- _Prompt A_:
Summarize the DataChain announcement in two sentences.
- _Prompt B_:
According to the DataChain announcement, what does the open-source version of DataChain use to store Python objects?
- _Prompt C_:
Repeat the DataChain announcement between "DataChain is an open-source" and "AI dataset elements.", inclusive.

====== Provided passage ======

Introducing DataChain: an open-source library to curate and process unstructured data at scale
DataChain, an open-source Python library designed to address the complex data requirements of multimodal generative AI, offers scalable unstructured data processing and AI-driven curation capabilities, including cloud integration, efficient performance, and embedded databases.
With generative AI moving past text-based language functionality and into the realm of multimodality, the data demands of generative AI applications have become increasingly complex, leaving developers to quarrel with extraordinarily sized amounts of unstructured data of various types and formats. Addressing the data requirements of multimodal generative AI is no longer as simple as designating a versioned folder containing relevant files as a dataset, and traditional data processing and curation techniques will not yield the expected results.
DataChain is an open-source Python introduced to address these issues exactly. DataChain is an ideal solution for scalable unstructured data processing and curation, as it satisfies the most ubiquitous requirements of the modern data stack as its approach to data curation incorporates AI-driven data curation, following the trend of having models judge their outputs or annotate and curate their datasets; can be scaled to billions of data points; and does not rely on JSON to store every feature, instead prioritizing Python objects as AI dataset elements.
More specifically, DataChain aims to stand in as a component in data curation workflows or as a mechanism enabling the evaluation of existing AI applications. Built with this role in mind, DataChain boasts the following key features:
- Cloud integration: DataChain covers local file storage, but it also goes one step further by letting users read data stored in their preferred cloud (S3, Google, or Azure), so they can create persistent and versioned datasets.
- Pydantic compatibility: DataChain lets users define data models using Pydantic. Features can then be stored as validated data objects with automatic serialization/deserialization.
- Data transformation support: DataChain enables data transformation by running local ML models, external LLM calls, or custom Python code.
- Efficient performance: Inference code can be run parallelized or out-of-memory, allowing users to process millions of files on practically any device.
- Embedded databases: DataChain deals with the intricacies concerning database management. In the open-source DataChain version, Python objects are efficiently stored using SQLite databases to perform vectorized operations like similarity search, and analytical calls.
DataChain has the potential to become the foundation for new unstructured data processing-specific libraries and AI-driven data curation solutions. The DataChain GitHub repository contains everything needed to get started with the library. Since the DataChain library is an open-source project just getting started, feedback and contributions are paramount and much appreciated.

====== Data section ======

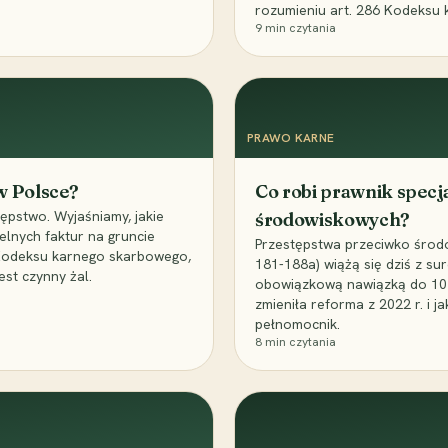
rozumieniu art. 286 Kodeksu 
9
min czytania
PRAWO KARNE
 w Polsce?
Co robi prawnik specj
ępstwo. Wyjaśniamy, jakie
środowiskowych?
elnych faktur na gruncie
Przestępstwa przeciwko środo
 Kodeksu karnego skarbowego,
181-188a) wiążą się dziś z su
est czynny żal.
obowiązkową nawiązką do 10 m
zmieniła reforma z 2022 r. i 
pełnomocnik.
8
min czytania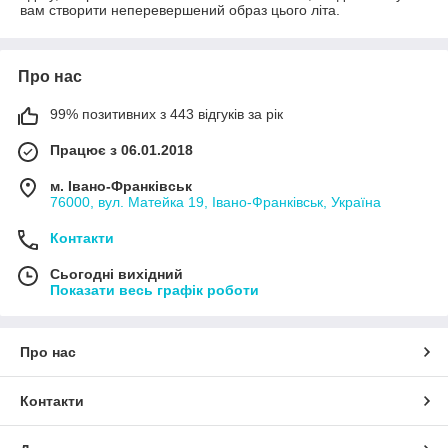
вам створити неперевершений образ цього літа.
Про нас
99% позитивних з 443 відгуків за рік
Працює з 06.01.2018
м. Івано-Франківськ
76000, вул. Матейка 19, Івано-Франківськ, Україна
Контакти
Сьогодні вихідний
Показати весь графік роботи
Про нас
Контакти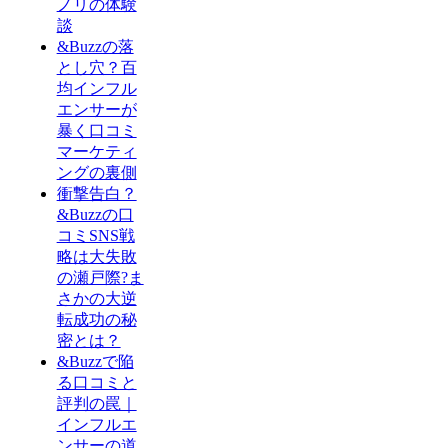
ノリの体験
談
&Buzzの落
とし穴？百
均インフル
エンサーが
暴く口コミ
マーケティ
ングの裏側
衝撃告白？
&Buzzの口
コミSNS戦
略は大失敗
の瀬戸際?ま
さかの大逆
転成功の秘
密とは？
&Buzzで陥
る口コミと
評判の罠｜
インフルエ
ンサーの道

======

- _Answer box A_:
DataChain is an open-source Python library for scalable processing and AI-driven curation of unstructured data, which the multimodal turn in generative AI has made more complex. Its key features are cloud integration, Pydantic compatibility, support for data transformation, efficient parallel or out-of-memory performance, and embedded SQLite databases.

- _Answer box B_:
It uses SQLite databases.

- _Answer box C_:
DataChain is an open-source Python introduced to address these issues exactly. DataChain is an ideal solution for scalable unstructured data processing and curation, as it satisfies the most ubiquitous requirements of the modern data stack as its approach to data curation incorporates AI-driven data curation, following the trend of having models judge their outputs or annotate and curate their datasets; can be scaled to billions of data points; and does not rely on JSON to store every feature, instead prioritizing Python objects as AI dataset elements.